Nor was the skill of technical work neglected. The abundance of vases and bowls, cut from the hardest and most refractory materials, granite, syenite, porphyry, rock crystal, and obsidian, which we found in the Royal Tombs of this age, show a taste and ability for fine material and work which was never equalled in later times. And the mastery of glazing provided large vases with the royal name inlaid, as we see by the piece pictured on the preceding page (Fig. 1). This was part of a globular vase, eight inches wide, of green glaze, with the royal hawk-name inlaid with purple glaze. Here we have the property of the oldest king in the world whose name is preserved by history-Mena, the first king of the first dynasty of Egypt.

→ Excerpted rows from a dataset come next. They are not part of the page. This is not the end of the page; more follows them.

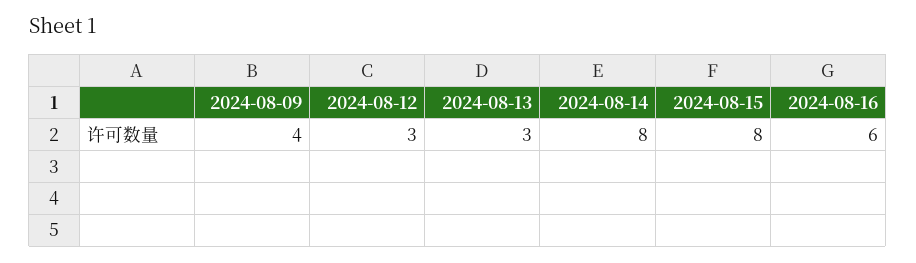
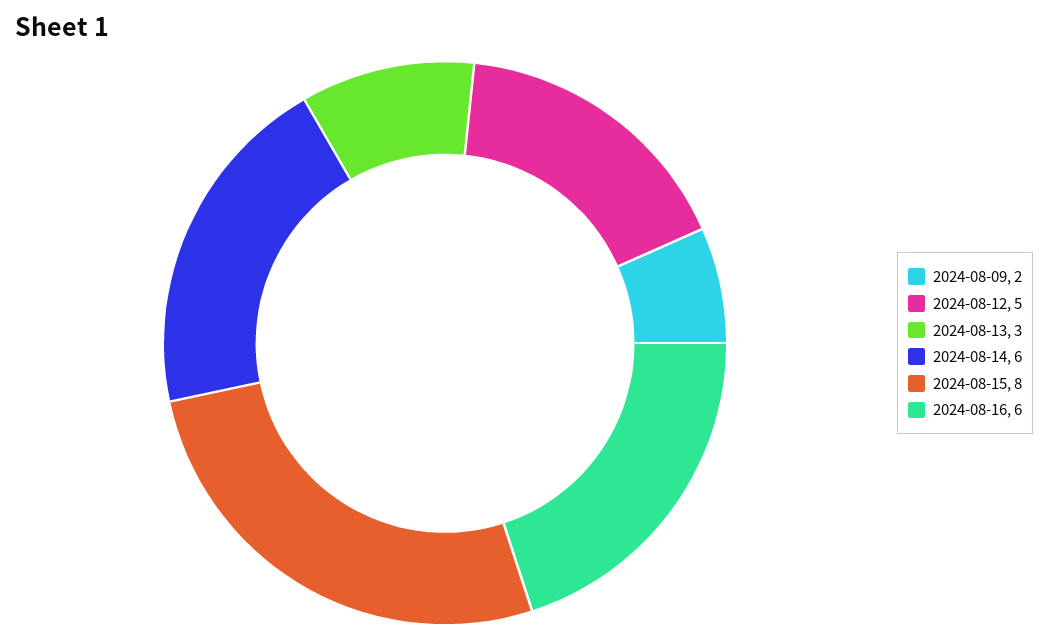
  {
-   "2024-08-09": 4,
+   "2024-08-09": 2,
-   "2024-08-12": 3,
+   "2024-08-12": 5,
    "2024-08-13": 3,
-   "2024-08-14": 8,
+   "2024-08-14": 6,
    "2024-08-15": 8,
    "2024-08-16": 6
  }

This vase must have been handled by this figurehead of all monarchy, and almost certainly was dedicated by him in the primitive temple of the capital.

Strange indeed it is to look on so personal a link, and to think that the whole sum of what we know as human experience has come and gone since this was last worthily handled; the pyramids, Thothmes, Rameses, the Greek, the Roman, the Northman, all were unthought of when this last saw the light.